Needless to say that JB Gillespie was a major contributor to jazz history. Period.
Dizzy lived long enough to tell the story of bebop and its inceptions (not Charlie Parker, Bud Powell, etc) and this auto-(with Al Fraser) biography is a vehicle for reaffirming his role and, at the same time, claiming the status he thinks he deserves as a champion of modern music.
As in fact it seems he needed to assert it all in order not to be forgotten and, at the same time, show the world that the "jazz community" highly valued his contribution. That said, the writing (full of witnesses, from John Lewis to Kenny Barron, e.g.) sometimes gets boring, repetitive (some of the concepts are repeated two or three times, like "the drums were taken from slaves in Northern America but not in South"), shallow and too much of a laudatory thing. Pinched with anecdotes that don't really add up, honestly, it is hard to reach the 500 pages having read them all.

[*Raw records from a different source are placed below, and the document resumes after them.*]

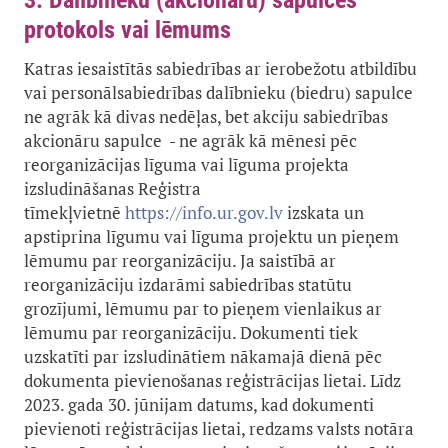
3. Dalībnieku (akcionāru) sapulces
protokols vai lēmums
Katras iesaistītās sabiedrības ar ierobežotu atbildību
vai personālsabiedrības dalībnieku (biedru) sapulce
ne agrāk kā divas nedēļas, bet akciju sabiedrības
akcionāru sapulce - ne agrāk kā mēnesi pēc
reorganizācijas līguma vai līguma projekta
izsludināšanas Reģistra
tīmekļvietnē
https://info.ur.gov.lv
izskata un
apstiprina līgumu vai līguma projektu un pieņem
lēmumu par reorganizāciju. Ja saistībā ar
reorganizāciju izdarāmi sabiedrības statūtu
grozījumi, lēmumu par to pieņem vienlaikus ar
lēmumu par reorganizāciju. Dokumenti tiek
uzskatīti par izsludinātiem nākamajā dienā pēc
dokumenta pievienošanas reģistrācijas lietai. Līdz
2023. gada 30. jūnijam datums, kad dokumenti
pievienoti reģistrācijas lietai, redzams valsts notāra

The book's structure and length is a metaphor of what happened with John Birk's life as an influential musician: having already become a celebrity in the revolutionary 40's, from the 50's on he got stuck on his business and musically speaking became irrelevant until the end of his days (minus the legendary status). A bunch of contemporary trumpeters (Miles Davis, Clifford Brown, Lee Morgan, Freddie Hubbard) that were looking ahead of their time surpassed him in success and creativity and that is probably why Dizzy keeps referring to bebop and Charle Parker (the "good times") constantly. So, ironically, the first 60 pages are focused on Gillespie's youth (1917-1937) the following 240 are devoted to the period 1937-1947 (which is a great treat) and the remaining 200 (1947-1977) to "the rest of his life". It is those last 200 pages that are hard to chew, swallow and digest, except for the chapter "Evolutions" that contains a synthesis of what is stated before in regards of music evolution.
Periods of his life are ignored, certain characters are not mentioned (Howard McGhee?), the overall priority seems to be given to certain aspects of his personality and certain achievements more related to his post-humous glory than to music's glory.